This "human resource advantage" is "the most important part" of BYD's strategy, Wang says. His engineers investigate a wide array of technologies, from automobile air-conditioning systems that can run on batteries to the design of solar-powered streetlights. Unlike most automakers, BYD manufactures nearly all its cars by itself - not just the engines and body but air conditioning, lamps, seatbelts, airbags, and electronics. "It is difficult for others to compete," Wang says. "If we put our staff in Japan or the U.S., we could not afford to do anything like this."

Shortly after BYD went public, Wang did something extraordinary: He took approximately 15% of his holdings in BYD and distributed the shares to about 20 other executives and engineers at the company. He still owns roughly 28% of the shares, worth about $1 billion.

The company itself is frugal. Until recently, executives always flew coach. One told me he was appalled when he learned that Ford, which lost billions last year, had staged a gala at the Hotel George V during the Paris auto show. By contrast, the last time BYD executives traveled to the Detroit auto show they rented a suburban house to save the cost of hotel rooms.

This attention to costs is one reason that BYD has made money consistently even as it has expanded into new businesses. Each of BYD's business units - batteries, mobile-phone components, and autos - was profitable in 2008, albeit on a small scale. Overall, net profits were around $187 million. BYD, which is traded on the Hong Kong exchange, has a market value of about $3.8 billion. That's less than Ford (F, Fortune 500) ($7 billion at the beginning of April), but more than General Motors (GM, Fortune 500) ($1.3 billion).

When David Sokol toured BYD's operations last summer, Wang took him to a battery factory and explained that BYD wants to make its batteries 100% recyclable. To that end, the company has developed a nontoxic electrolyte fluid. To underscore the point, Wang poured battery fluid into a glass and drank it. "Doesn't taste good," he said, making a face and offering a sip to Sokol.

Sokol declined politely. But he got the message. "His focus there was that if we're going to help solve environmental problems, we can't create new environmental problems with our technology," Sokol says.

Sokol, author of a slim volume on management principles called Pleased but Not Satisfied, sized up Wang during that visit and decided he was an unusually purposeful executive. Sokol says, "Many good entrepreneurs can go from zero to a couple of million in revenues and a couple of hundred people. He's got over 100,000 people. Few can do that." When he got back to the U.S., Sokol told Buffett, "This guy's amazing. You want to meet him."

Even before visiting BYD, Sokol believed in electric cars. His people at MidAmerican have studied clean technologies like batteries and wind power for years because of the threat of climate change. One way or another, Sokol says, energy companies will need to produce more energy while emitting less carbon dioxide.

Electric cars will be one answer. They generate fewer greenhouse gas emissions than cars that burn gasoline, and they have lower fuel costs, even when oil is cheap. That's because electric engines are more efficient than internal-combustion engines, and because generating energy on a large scale (in coal or nuclear plants) is less wasteful than doing it on a small scale (by burning gasoline in an internal-combustion engine).

**What you have to do:** Write out the passage of the BYD article that begins at the words "Shortly after BYD" and stops after "about $1 billion.", swapping "shares" for "stock". You can leave the lines that come next aside.

**Dataset excerpt:**
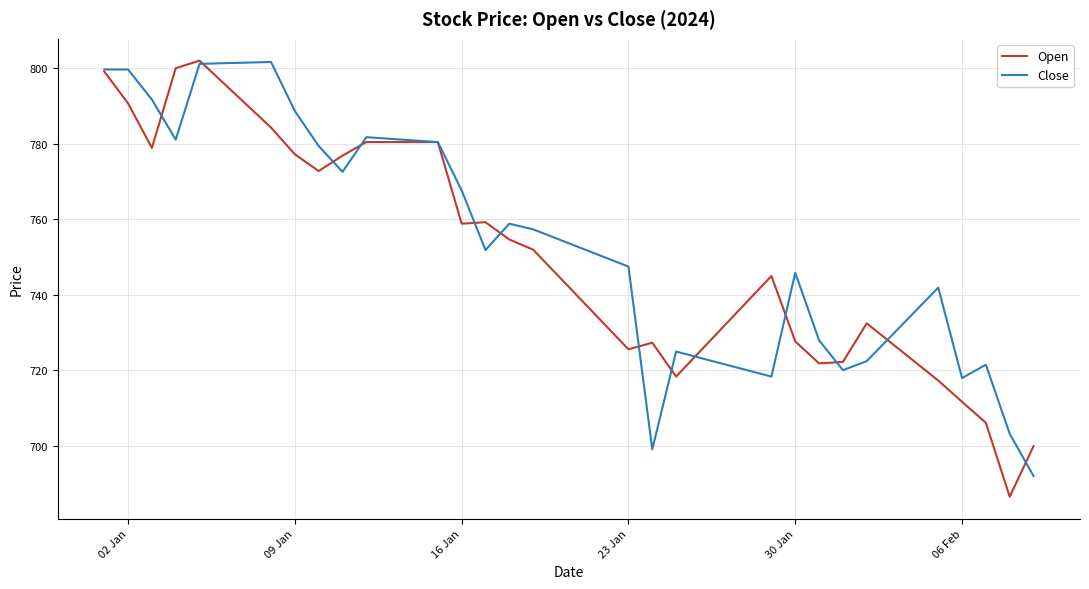

What is the maximum value shown in the chart?

802.0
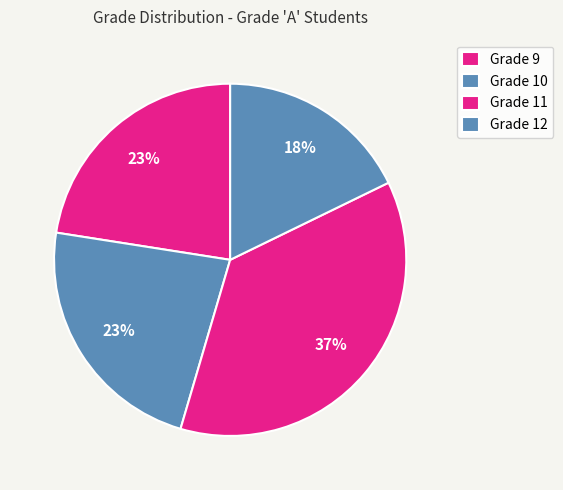

Is there any slice that represents more than half of the pie?

No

**Task output:**
Shortly after BYD went public, Wang did something extraordinary: He took approximately 15% of his holdings in BYD and distributed the stock to about 20 other executives and engineers at the company. He still owns roughly 28% of the stock, worth about $1 billion.